La política demuestra lo que es el sector público, humo, la tía dacanpecho de haber perdido el 90% de escaños y el responsable de premio otros 4 años parasitando. 

Decidme una empresa privada que pierde el 90% de su valor y no se despide a los responsables


----------



## Omegatron (14 Feb 2022)

Antes me ponía. Ahora no da ni para paja


----------



## DRIDMA (14 Feb 2022)

Que se haga un favor y dimita.


----------



## Dj Puesto (14 Feb 2022)

Antiparticula dijo:


> Objetivamente un partido como ciudadanos es 100 veces mejor que la pp y 1000 veces mejor que la psoe.
> 
> No sé que interés teneis en destruirlos completamente.



Los votos de ciudagramos habrían supuesto 5 o 6 escaños más para vox por ejemplo. 

Además ese escaño único les garantiza subvenciones, carguitos, asesores.... Rosa Díez por lo menos tuvo dignidad y eso que el partido prometia más que esta banda que son mercenarios del que gobierne y vividores de lo público


----------



## Chatarrero (14 Feb 2022)

Ahí están estos y los de podemos, resistiendo que es gerundio.


----------



## Covaleda (14 Feb 2022)

Nunca debieron salir de Barcelona.


----------



## Nicors (14 Feb 2022)

Antiparticula dijo:


> Objetivamente un partido como ciudadanos es 100 veces mejor que la pp y 1000 veces mejor que la psoe.
> 
> No sé que interés teneis en destruirlos completamente.

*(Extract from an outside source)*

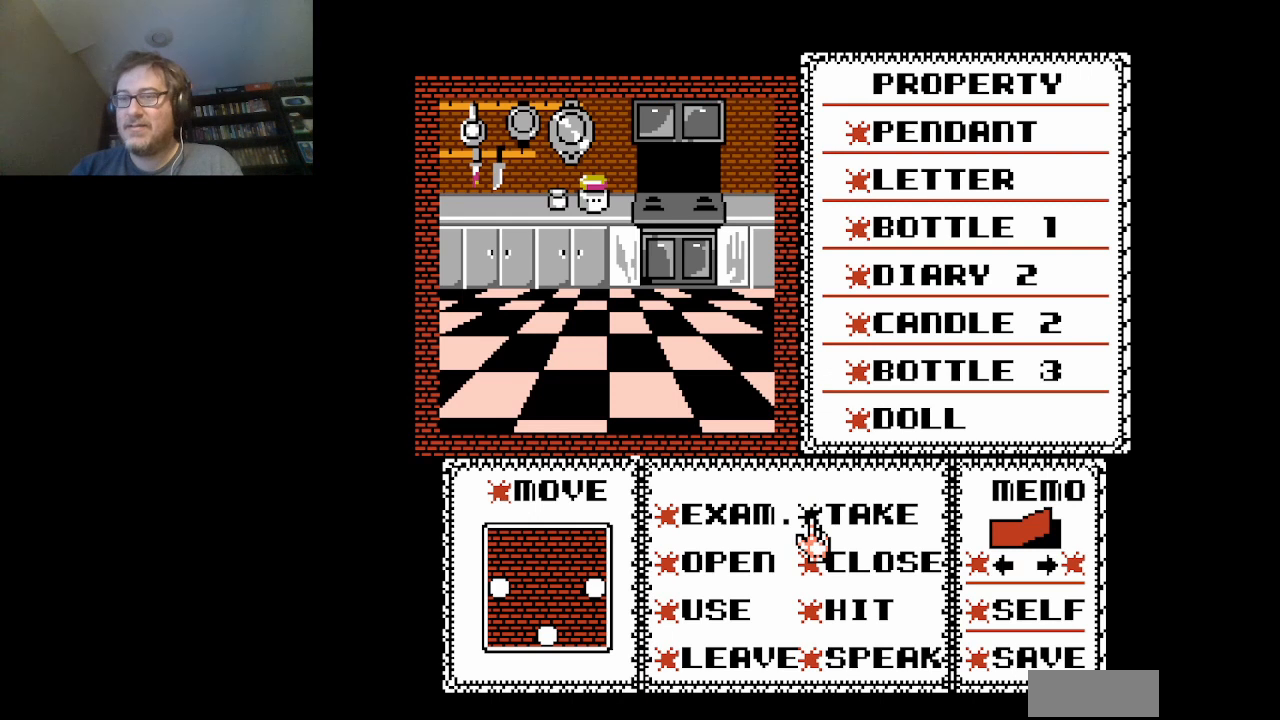
{"buttons": ["DPAD_UP"], "events": [[83, "DPAD_LEFT", "down"], [417, "DPAD_LEFT", "up"], [417, "DPAD_UP", "down"]]}
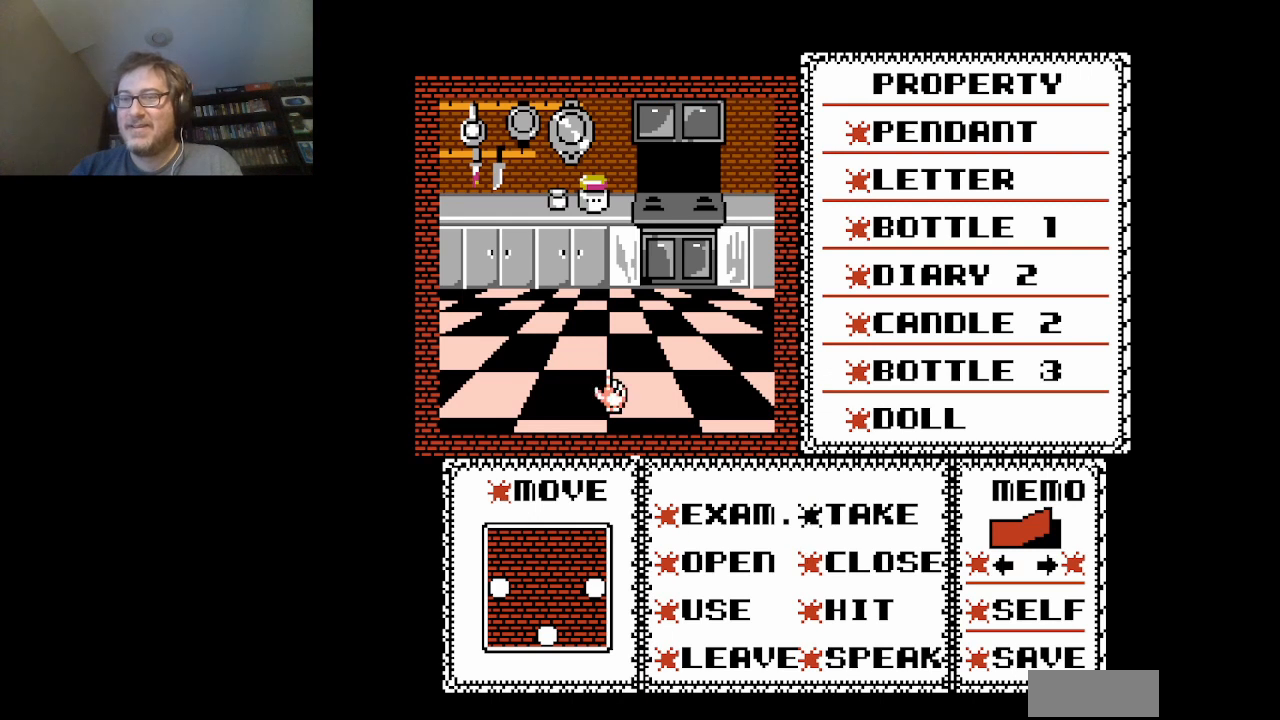
{"buttons": [], "events": [[417, "DPAD_UP", "up"]]}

El voto es soberano, se llama democracia. Búscate información.


----------



## das kind (14 Feb 2022)

Dj Puesto dijo:


> Los votos de ciudagramos habrían supuesto 5 o 6 escaños más para vox por ejemplo.
> 
> Además ese escaño único les garantiza subvenciones, carguitos, asesores.... Rosa Díez por lo menos tuvo dignidad y eso que el partido prometia más que esta banda que son mercenarios del que gobierne y vividores de lo público



A UPyD no se le perdonó que destapase varios casos de corrupción.

De las cosas internas del partido no hablo, que también hubo lo suyo.


----------



## das kind (14 Feb 2022)

Nicors dijo:


> El voto es soberano, se llama democracia. Búscate información.



Democracia es otra cosa; y votar es una ínfima parte de la misma.


----------



## Madafaca (14 Feb 2022)

Inés SEPEArrimadas.


----------



## CaCO3 (14 Feb 2022)

Antiparticula dijo:


> Objetivamente un partido como ciudadanos es 100 veces mejor que la pp y 1000 veces mejor que la psoe.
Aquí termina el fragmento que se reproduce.